The role of the CSO need not be limited to any one category of consultant or business leader. It is a role that is well suited to all-rounders who are capable of making all of the characteristics presented in the matrix their own. To summarise, they are: I) a steady hand in problem solving, ii) an awareness of contemporary ‘difficult’ issues that may become threats in the future, iii) an acknowledgement of, and respect for the pioneers and how their legacy should live on, and what the company should become, and iv) the strategic imperatives that must be met to ensure the company will excel and grow into the future – through disruption if necessary. It is the latter requirement that calls for the crusader and in view of the uniqueness of every corporation, is a role that the CSO will likely grow into. It is true that the role will benefit from fresh insight and fresh points of view, but no one can introduce and create change unless they are a part of the company’s culture and its DNA. In this case, an observation made by the management guru Peter Drucker in 2006 does hold true. It is “culture eats strategy for breakfast”. The SMI’s observation however is one that is equally true. It is “without strategy, culture would look like a dog’s breakfast”.
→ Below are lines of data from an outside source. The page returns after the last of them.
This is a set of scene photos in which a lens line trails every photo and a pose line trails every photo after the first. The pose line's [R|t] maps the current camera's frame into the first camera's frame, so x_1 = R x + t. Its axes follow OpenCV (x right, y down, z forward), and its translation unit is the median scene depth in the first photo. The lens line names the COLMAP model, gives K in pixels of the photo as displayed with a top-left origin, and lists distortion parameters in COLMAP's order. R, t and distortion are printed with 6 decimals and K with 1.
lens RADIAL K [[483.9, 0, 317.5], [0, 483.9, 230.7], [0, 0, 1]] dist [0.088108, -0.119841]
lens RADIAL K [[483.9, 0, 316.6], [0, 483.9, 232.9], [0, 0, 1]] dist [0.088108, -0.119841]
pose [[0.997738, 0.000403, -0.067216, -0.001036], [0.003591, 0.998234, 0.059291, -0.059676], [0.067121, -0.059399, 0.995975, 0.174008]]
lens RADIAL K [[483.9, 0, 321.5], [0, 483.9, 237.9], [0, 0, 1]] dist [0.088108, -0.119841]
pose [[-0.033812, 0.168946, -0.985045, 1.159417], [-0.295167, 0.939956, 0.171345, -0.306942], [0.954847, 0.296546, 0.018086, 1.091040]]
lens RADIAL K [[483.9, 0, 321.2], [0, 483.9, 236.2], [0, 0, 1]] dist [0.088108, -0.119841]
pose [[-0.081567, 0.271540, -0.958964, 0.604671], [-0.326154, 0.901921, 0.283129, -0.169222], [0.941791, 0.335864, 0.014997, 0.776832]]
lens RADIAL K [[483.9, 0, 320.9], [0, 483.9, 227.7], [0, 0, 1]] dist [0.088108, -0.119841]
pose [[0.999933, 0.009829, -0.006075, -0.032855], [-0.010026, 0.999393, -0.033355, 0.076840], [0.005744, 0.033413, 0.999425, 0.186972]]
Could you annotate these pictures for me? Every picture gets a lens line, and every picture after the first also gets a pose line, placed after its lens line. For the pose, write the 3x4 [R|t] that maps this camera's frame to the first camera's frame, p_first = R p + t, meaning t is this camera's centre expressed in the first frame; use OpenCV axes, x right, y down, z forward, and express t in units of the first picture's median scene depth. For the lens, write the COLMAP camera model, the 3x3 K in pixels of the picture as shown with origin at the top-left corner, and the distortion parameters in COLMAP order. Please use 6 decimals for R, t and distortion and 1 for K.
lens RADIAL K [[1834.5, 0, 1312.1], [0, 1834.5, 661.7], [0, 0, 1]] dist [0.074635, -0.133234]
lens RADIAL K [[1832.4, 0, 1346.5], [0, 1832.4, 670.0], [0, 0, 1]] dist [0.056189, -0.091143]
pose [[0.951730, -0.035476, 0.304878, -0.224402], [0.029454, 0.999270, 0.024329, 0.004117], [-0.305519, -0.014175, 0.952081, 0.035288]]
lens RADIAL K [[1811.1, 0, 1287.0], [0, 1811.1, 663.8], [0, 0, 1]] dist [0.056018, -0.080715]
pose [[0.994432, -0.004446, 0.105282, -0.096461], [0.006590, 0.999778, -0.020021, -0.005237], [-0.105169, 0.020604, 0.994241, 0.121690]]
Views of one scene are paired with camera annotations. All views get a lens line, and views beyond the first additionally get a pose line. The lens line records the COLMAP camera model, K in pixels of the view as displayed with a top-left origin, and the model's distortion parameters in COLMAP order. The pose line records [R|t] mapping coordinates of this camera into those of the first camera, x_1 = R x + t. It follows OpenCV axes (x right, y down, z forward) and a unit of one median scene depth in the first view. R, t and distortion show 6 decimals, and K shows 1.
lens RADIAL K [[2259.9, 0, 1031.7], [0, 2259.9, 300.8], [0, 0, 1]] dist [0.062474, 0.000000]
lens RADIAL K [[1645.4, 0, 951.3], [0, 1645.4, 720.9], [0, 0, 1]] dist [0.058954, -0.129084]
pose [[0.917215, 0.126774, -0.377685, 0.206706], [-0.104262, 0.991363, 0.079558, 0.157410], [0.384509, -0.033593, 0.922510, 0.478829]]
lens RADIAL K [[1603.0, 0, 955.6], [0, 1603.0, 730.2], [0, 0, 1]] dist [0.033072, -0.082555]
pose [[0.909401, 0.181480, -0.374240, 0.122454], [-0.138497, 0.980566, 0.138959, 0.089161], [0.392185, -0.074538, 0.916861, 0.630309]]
While problem solving is key to the role of the CSO, the task of responding (adapting) and prosponding (inventing) will be a natural component of that attribute. Individuals who will rise to the challenge of pioneering of course will be highly regarded. The act of crusading however will require careful management and that is a skill that must be treated with caution. It requires a high degree of courage and a strength of self-confidence. Its enactment will require a lot of trust from supporters and the board, especially the CEO. It requires careful and thoughtful steps, a belief in, and commitment to expected outcomes. At the end of the day, strategy is about the future, but the future is unknown so there are no guarantees. Journeys into the future must therefore include built in parachutes, for use when the assumptions, guesstimates and estimates that went into the justification of prior strategic decisions don’t turn out as expected. The CSO must craft their own role and their own future, that is though, one of the greatest attractions of the job.